Asesinato de Azucena desata la indignación

Tlapacoyan
El día que Azucena fue asesinada, fue el mismo en que sus vecinos, familia y amigos se cansaron de la violencia que venían viviendo desde hacía muchos meses.
Bajo una lona blanca, sus familiares murmullan una exigencia de justicia que hace poco llevaron a las calles; cuentan los robos, los secuestros, las extorsiones, que se han convertido en el pan nuestro en Tlapacoyan.
Adentro de una pequeña y humilde casa, aún están los vestigios de lo que fuera el féretro de Azucena Méndez Bonilla, la última de tres jóvenes que fueron asesinadas en solo un fin de semana en el municipio citrícola.
La noche del domingo esa rabia y coraje los llevó a ellos y a cientos de personas más a bloquear carreteras, que fueron desbloqueadas con la promesa de un dialogo para este miércoles.
Desde el anonimato, porque aparte del enojo y la indignación subsiste el miedo, la familia y amigos cuentan como ella había salido a buscar a sus hijos a la escuela.
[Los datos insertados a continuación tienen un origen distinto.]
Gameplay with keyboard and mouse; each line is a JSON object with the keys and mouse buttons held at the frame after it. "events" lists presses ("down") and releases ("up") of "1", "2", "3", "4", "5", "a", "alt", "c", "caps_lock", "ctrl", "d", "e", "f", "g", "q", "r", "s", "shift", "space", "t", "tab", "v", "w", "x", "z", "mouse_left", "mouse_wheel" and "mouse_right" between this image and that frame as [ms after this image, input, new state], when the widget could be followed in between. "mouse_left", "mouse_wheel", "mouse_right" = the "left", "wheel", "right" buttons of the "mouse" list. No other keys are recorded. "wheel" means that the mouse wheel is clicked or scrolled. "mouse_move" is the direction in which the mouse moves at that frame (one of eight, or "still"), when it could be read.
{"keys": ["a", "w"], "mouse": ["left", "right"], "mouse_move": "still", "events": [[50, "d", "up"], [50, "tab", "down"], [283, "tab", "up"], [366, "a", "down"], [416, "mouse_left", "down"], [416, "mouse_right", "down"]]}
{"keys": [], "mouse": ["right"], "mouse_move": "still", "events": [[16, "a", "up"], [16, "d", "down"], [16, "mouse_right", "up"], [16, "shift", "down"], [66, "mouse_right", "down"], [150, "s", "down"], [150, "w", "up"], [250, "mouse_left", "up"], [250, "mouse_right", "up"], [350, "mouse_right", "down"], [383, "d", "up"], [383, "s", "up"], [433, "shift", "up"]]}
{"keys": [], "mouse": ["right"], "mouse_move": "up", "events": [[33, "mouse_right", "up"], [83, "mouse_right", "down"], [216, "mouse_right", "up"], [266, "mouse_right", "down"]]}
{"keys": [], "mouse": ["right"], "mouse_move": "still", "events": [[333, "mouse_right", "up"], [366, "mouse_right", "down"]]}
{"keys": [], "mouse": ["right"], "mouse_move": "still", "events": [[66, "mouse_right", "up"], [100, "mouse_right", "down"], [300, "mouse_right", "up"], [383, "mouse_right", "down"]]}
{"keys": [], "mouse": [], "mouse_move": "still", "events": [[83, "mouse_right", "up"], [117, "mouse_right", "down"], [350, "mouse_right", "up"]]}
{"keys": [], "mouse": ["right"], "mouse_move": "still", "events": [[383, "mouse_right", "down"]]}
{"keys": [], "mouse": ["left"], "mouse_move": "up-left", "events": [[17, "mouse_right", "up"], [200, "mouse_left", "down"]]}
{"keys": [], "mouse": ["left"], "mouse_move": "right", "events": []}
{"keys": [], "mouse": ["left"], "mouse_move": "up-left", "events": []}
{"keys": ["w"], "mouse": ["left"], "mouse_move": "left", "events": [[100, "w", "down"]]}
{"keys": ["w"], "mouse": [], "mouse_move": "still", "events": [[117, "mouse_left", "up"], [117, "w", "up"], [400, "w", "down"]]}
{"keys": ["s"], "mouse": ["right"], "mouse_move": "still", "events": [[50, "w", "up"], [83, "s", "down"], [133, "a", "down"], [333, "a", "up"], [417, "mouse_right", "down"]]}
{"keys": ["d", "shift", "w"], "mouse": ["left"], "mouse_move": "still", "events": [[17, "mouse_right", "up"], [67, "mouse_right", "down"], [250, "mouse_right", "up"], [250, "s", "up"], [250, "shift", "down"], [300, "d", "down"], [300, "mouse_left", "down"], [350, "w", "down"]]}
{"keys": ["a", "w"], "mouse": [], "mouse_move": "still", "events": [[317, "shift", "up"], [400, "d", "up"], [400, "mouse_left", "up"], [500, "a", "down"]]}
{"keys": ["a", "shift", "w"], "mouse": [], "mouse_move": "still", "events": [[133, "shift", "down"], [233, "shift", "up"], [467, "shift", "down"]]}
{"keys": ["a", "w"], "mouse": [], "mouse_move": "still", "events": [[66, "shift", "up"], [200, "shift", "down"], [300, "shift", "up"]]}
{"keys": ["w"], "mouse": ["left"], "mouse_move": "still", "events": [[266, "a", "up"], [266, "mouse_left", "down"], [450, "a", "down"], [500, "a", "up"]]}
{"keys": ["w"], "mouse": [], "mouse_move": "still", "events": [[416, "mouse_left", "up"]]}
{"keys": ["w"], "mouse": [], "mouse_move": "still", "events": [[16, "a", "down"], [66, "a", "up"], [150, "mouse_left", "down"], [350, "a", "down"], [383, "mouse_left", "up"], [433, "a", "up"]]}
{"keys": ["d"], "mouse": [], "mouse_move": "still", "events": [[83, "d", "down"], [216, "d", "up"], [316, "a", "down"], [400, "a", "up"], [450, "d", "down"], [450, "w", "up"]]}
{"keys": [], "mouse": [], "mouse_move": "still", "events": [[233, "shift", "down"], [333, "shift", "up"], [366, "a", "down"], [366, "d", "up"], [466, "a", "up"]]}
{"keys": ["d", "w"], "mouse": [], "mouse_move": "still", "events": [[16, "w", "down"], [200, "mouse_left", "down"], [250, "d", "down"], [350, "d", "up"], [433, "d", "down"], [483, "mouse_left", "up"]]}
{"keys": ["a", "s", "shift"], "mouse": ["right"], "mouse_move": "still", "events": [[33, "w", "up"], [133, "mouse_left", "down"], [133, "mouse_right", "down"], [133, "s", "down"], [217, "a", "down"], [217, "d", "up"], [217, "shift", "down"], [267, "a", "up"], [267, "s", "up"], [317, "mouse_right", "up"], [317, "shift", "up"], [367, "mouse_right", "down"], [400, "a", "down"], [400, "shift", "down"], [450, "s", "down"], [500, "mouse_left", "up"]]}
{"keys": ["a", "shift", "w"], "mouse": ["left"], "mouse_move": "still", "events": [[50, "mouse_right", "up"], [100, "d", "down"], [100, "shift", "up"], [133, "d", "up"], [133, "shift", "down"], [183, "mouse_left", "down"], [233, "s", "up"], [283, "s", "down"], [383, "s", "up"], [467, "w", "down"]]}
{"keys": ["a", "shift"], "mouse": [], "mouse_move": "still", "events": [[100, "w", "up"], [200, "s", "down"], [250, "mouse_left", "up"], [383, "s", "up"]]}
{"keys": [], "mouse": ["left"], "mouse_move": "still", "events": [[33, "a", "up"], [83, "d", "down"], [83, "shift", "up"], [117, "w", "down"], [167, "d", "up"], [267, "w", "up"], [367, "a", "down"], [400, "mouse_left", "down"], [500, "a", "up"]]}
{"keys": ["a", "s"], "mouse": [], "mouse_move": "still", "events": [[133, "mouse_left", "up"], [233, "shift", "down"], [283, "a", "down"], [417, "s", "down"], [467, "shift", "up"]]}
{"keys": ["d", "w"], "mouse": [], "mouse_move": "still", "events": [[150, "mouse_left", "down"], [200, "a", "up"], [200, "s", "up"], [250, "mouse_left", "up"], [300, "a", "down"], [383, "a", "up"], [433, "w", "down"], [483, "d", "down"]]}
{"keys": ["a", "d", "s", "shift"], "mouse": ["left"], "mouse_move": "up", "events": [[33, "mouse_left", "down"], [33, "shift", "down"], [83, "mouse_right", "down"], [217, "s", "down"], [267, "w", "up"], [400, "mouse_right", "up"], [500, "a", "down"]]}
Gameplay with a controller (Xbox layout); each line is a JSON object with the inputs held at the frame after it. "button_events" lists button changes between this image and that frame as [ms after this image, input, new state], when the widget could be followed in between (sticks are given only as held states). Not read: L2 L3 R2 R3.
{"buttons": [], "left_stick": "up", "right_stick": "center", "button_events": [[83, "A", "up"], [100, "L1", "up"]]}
Desde entonces no se volvió a saber de ella, hasta que su cuerpo fue encontrado en un paraje.
Las cadenas de whatsaap que circularon para que ayudaran con su búsqueda y las denuncias no fueron suficiente para encontrarla aún con vida. Ahora sus dos hijas juegan en donde hace unas horas estaba su cuerpo inerte.
Ella se convirtió en una más de las víctimas de feminicidio en la entidad veracruzana (pues su cuerpo fue encontrado en la vía pública), que se suman a las 23 que hasta abril convertían al estado en el que más casos se habían presentado en el país, durante el año.